• [WHAT YOU NEED TO DO]: Where the word "Gameplay" occurs in a line of the listing below, copy that line.

• [THE DATA]:
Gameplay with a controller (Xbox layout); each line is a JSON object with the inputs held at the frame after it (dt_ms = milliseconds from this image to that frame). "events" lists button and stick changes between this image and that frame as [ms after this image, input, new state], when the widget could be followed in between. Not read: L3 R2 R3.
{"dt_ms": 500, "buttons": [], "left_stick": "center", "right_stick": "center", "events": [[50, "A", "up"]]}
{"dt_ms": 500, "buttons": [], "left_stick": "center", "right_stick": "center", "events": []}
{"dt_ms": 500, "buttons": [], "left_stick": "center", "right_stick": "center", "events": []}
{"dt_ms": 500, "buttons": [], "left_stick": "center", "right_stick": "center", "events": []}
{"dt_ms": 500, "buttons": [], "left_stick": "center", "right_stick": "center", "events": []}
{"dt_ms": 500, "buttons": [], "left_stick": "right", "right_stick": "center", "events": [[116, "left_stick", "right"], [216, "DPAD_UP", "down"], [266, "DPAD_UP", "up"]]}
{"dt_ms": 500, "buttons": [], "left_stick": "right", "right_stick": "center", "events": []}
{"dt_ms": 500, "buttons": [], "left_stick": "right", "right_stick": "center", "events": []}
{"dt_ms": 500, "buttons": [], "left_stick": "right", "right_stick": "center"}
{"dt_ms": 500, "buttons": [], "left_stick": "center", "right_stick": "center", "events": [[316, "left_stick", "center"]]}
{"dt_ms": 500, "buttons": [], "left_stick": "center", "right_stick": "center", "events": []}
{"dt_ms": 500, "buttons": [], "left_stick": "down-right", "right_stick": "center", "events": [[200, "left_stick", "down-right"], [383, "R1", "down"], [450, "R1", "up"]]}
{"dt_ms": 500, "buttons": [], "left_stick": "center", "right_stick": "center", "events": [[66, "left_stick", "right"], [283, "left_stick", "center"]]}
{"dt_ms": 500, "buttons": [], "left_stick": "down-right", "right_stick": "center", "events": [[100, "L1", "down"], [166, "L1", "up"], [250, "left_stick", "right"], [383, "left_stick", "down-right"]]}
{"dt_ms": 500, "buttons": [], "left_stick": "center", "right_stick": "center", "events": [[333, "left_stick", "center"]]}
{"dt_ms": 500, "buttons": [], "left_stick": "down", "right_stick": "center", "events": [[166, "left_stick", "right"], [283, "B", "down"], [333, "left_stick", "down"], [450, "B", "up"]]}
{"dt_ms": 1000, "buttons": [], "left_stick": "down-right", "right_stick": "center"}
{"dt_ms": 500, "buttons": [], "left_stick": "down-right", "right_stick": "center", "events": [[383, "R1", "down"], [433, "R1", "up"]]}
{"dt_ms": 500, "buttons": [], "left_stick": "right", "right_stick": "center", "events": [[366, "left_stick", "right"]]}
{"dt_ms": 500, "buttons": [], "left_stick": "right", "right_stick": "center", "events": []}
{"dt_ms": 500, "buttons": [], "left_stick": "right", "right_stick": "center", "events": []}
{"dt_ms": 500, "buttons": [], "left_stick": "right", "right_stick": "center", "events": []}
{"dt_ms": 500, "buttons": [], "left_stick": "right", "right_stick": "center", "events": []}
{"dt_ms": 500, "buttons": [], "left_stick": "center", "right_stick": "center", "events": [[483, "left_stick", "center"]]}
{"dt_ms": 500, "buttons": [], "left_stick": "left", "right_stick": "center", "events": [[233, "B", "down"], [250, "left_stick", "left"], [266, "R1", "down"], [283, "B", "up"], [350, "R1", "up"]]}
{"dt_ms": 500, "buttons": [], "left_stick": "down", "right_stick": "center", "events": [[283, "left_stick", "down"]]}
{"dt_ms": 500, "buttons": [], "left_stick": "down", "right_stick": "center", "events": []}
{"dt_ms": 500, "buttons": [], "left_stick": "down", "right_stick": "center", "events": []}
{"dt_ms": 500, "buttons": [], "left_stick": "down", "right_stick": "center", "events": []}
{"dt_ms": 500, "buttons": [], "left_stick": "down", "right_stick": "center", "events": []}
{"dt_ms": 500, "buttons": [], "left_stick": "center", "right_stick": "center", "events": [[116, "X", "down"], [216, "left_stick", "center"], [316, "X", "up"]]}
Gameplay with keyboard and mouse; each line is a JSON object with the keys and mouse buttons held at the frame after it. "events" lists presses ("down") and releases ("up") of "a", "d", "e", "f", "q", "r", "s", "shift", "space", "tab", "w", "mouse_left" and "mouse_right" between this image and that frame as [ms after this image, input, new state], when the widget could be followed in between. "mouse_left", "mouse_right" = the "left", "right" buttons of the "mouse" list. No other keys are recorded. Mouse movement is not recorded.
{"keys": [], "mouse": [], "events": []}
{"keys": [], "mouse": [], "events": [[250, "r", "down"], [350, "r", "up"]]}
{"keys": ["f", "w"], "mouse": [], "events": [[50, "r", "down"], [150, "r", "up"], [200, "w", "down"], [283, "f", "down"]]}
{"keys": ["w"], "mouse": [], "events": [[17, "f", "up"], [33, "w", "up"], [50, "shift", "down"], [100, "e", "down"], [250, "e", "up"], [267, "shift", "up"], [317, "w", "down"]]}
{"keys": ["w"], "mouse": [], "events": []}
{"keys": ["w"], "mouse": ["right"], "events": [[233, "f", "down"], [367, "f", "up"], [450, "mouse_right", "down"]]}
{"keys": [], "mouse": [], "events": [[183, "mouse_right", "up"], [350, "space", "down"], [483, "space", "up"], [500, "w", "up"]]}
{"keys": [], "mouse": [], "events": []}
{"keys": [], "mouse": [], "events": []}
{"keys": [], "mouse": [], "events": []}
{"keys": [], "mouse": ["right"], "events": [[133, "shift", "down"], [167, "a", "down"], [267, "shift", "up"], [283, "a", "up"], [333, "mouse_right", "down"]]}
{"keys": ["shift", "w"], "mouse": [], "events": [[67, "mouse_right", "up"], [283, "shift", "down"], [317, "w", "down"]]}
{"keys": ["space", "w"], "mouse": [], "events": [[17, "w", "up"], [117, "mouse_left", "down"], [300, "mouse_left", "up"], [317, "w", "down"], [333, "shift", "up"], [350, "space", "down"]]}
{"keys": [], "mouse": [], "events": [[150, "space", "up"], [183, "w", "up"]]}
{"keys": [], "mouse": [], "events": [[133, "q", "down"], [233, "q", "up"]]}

• [TASK ANSWER]:
Gameplay with a controller (Xbox layout); each line is a JSON object with the inputs held at the frame after it (dt_ms = milliseconds from this image to that frame). "events" lists button and stick changes between this image and that frame as [ms after this image, input, new state], when the widget could be followed in between. Not read: L3 R2 R3.
Gameplay with keyboard and mouse; each line is a JSON object with the keys and mouse buttons held at the frame after it. "events" lists presses ("down") and releases ("up") of "a", "d", "e", "f", "q", "r", "s", "shift", "space", "tab", "w", "mouse_left" and "mouse_right" between this image and that frame as [ms after this image, input, new state], when the widget could be followed in between. "mouse_left", "mouse_right" = the "left", "right" buttons of the "mouse" list. No other keys are recorded. Mouse movement is not recorded.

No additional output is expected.